===== Working data =====
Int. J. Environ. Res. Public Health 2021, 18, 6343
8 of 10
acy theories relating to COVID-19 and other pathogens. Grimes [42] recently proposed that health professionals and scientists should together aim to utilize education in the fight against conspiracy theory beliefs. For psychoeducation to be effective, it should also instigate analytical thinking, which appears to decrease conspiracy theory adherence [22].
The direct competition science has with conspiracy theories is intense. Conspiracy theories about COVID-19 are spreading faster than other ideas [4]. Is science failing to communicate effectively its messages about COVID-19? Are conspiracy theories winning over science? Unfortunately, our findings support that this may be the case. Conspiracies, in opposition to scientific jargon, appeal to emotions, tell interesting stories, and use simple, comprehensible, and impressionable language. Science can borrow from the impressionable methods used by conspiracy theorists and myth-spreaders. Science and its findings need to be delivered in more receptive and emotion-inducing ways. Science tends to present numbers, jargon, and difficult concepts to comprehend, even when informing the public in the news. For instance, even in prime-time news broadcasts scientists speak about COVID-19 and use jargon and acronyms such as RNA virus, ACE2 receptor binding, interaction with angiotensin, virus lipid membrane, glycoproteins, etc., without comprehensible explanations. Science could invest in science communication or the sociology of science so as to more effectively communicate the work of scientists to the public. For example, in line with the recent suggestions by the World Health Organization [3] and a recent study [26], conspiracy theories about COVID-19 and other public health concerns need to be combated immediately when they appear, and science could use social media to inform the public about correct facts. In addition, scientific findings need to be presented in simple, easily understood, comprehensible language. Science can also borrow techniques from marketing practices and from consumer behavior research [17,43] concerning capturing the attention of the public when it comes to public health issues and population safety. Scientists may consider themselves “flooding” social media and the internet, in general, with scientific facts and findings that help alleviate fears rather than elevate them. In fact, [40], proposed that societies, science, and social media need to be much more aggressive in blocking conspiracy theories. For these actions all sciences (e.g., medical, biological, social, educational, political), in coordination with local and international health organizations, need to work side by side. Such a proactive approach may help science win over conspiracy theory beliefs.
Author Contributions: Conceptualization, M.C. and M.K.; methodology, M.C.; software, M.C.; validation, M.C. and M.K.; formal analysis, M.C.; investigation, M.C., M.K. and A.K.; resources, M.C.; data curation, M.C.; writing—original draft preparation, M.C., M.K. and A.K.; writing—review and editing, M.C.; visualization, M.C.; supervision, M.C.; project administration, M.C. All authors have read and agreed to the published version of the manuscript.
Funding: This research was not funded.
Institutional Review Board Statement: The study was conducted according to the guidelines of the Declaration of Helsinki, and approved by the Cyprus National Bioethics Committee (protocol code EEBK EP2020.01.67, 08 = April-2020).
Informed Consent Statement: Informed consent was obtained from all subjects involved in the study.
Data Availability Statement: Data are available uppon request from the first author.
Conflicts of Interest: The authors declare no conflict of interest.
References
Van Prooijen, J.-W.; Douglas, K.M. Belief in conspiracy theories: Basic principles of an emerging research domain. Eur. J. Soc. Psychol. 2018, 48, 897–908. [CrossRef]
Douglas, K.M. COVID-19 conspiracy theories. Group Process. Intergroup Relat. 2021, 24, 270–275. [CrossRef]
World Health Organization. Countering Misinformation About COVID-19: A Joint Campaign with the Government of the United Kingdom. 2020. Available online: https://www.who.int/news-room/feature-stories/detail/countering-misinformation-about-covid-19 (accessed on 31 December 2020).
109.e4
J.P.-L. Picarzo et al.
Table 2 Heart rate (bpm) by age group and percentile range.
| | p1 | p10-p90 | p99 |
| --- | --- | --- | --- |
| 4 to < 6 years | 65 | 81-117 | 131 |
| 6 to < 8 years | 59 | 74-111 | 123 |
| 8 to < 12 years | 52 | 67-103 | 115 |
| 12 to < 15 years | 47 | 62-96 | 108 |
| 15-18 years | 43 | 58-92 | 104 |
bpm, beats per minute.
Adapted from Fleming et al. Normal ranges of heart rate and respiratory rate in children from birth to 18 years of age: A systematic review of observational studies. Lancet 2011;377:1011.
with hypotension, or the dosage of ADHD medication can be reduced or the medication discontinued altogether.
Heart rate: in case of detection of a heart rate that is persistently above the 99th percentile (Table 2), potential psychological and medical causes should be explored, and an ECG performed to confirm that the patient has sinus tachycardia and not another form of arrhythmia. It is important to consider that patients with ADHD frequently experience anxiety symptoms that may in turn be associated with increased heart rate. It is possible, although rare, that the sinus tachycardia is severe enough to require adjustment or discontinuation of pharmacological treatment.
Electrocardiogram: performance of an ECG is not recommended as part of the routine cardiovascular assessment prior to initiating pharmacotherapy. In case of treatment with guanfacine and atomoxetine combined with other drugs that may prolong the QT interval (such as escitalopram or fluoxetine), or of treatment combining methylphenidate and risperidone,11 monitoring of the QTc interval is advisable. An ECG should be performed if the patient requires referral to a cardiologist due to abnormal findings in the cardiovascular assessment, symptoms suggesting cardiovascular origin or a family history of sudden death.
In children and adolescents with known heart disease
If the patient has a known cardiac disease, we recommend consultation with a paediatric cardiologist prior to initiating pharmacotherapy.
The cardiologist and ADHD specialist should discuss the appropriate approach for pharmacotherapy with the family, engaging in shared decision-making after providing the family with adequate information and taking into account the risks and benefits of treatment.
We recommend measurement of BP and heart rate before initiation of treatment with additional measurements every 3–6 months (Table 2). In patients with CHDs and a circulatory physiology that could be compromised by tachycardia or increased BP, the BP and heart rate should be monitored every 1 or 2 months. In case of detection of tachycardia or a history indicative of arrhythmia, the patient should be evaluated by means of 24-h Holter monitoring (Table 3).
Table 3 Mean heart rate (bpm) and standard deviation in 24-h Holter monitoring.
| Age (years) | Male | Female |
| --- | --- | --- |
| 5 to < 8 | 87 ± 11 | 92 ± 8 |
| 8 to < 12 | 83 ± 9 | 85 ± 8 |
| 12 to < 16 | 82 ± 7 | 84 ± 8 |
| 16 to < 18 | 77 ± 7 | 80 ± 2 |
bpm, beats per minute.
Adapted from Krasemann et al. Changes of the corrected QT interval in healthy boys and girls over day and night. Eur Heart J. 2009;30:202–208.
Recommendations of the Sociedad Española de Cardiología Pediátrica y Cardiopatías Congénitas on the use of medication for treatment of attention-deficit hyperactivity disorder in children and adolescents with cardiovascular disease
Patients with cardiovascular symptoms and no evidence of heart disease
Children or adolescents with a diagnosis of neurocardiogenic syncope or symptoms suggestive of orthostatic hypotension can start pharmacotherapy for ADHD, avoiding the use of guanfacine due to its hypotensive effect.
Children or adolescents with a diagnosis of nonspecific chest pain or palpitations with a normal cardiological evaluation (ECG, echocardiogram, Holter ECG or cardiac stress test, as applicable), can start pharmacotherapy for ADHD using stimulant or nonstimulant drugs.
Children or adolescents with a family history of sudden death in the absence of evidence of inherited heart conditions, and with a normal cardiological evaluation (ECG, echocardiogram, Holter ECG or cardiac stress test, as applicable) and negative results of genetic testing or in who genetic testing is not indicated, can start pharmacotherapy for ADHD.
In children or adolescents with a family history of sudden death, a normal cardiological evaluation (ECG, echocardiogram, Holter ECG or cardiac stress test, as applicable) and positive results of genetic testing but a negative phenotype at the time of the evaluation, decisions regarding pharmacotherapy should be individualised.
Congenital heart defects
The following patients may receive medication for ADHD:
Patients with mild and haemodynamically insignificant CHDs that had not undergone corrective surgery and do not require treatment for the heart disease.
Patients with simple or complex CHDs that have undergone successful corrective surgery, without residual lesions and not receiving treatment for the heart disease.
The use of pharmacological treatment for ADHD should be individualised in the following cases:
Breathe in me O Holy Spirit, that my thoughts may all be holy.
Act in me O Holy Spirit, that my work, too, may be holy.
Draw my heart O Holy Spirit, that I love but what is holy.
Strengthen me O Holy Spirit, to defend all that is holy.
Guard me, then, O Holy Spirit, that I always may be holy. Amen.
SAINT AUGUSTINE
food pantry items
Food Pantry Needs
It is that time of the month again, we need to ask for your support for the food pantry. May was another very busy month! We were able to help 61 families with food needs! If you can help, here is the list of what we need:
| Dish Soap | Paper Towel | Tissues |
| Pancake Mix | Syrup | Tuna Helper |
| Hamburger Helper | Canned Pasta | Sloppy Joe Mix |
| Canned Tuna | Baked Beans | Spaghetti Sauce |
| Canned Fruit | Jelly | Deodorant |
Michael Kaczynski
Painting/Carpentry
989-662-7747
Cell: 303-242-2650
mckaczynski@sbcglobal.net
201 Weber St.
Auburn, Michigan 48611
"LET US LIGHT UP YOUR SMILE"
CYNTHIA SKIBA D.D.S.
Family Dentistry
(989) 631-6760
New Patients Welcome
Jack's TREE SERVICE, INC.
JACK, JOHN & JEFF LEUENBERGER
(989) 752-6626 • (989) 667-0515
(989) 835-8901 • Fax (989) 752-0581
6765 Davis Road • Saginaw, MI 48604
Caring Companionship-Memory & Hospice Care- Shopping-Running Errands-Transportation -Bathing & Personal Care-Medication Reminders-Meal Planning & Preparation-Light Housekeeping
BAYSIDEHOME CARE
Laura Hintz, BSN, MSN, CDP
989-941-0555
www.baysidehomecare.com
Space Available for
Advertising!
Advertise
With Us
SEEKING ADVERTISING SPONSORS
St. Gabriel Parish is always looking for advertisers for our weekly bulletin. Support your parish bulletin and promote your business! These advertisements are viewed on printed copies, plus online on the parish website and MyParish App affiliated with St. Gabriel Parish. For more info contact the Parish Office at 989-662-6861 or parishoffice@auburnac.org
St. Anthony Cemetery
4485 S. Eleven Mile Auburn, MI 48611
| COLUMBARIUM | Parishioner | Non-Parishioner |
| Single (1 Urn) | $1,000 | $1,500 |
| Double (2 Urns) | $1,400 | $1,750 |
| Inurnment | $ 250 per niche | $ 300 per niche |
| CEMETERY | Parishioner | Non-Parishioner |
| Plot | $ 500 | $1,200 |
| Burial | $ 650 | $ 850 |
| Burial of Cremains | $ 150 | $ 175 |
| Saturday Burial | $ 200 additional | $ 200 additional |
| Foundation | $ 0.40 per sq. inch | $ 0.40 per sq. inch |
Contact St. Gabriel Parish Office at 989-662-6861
=====
What needs to be done: Gather up, from the records above, each line where the word "disease" appears.

Response:
In children and adolescents with known heart disease
If the patient has a known cardiac disease, we recommend consultation with a paediatric cardiologist prior to initiating pharmacotherapy.
Recommendations of the Sociedad Española de Cardiología Pediátrica y Cardiopatías Congénitas on the use of medication for treatment of attention-deficit hyperactivity disorder in children and adolescents with cardiovascular disease
Patients with cardiovascular symptoms and no evidence of heart disease
Patients with mild and haemodynamically insignificant CHDs that had not undergone corrective surgery and do not require treatment for the heart disease.
Patients with simple or complex CHDs that have undergone successful corrective surgery, without residual lesions and not receiving treatment for the heart disease.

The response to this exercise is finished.